### Aim of the exercise
Gather every line below that contains the word "whiskers".
[[ Dataset excerpts open ]]
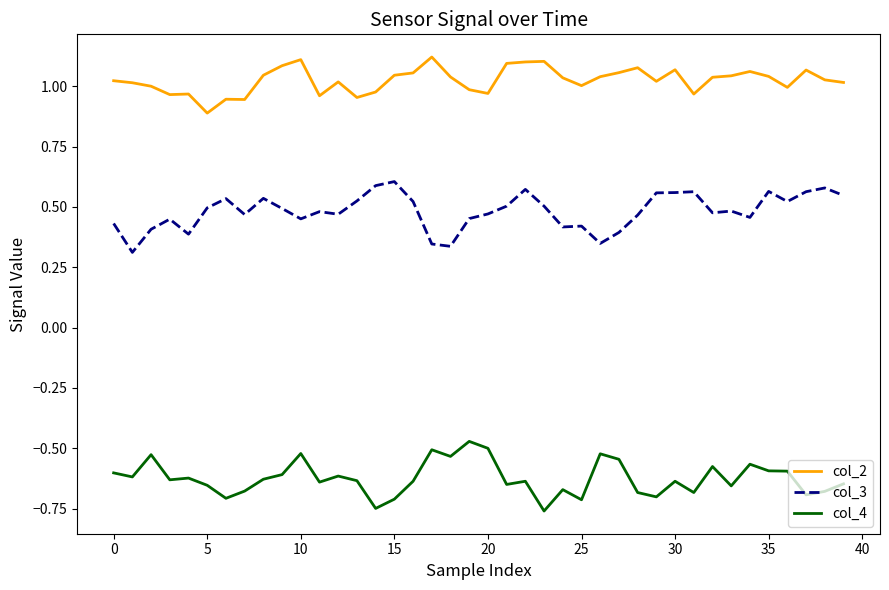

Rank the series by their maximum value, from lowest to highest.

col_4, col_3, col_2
[[ Dataset excerpts closed ]]
[[ Dataset excerpts open ]]
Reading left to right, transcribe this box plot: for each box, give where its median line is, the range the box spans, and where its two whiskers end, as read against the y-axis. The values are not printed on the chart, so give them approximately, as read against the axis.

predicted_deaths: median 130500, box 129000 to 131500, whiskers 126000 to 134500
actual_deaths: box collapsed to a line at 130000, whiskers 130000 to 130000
[[ Dataset excerpts closed ]]
### Exercise response
Reading left to right, transcribe this box plot: for each box, give where its median line is, the range the box spans, and where its two whiskers end, as read against the y-axis. The values are not printed on the chart, so give them approximately, as read against the axis.
predicted_deaths: median 130500, box 129000 to 131500, whiskers 126000 to 134500
actual_deaths: box collapsed to a line at 130000, whiskers 130000 to 130000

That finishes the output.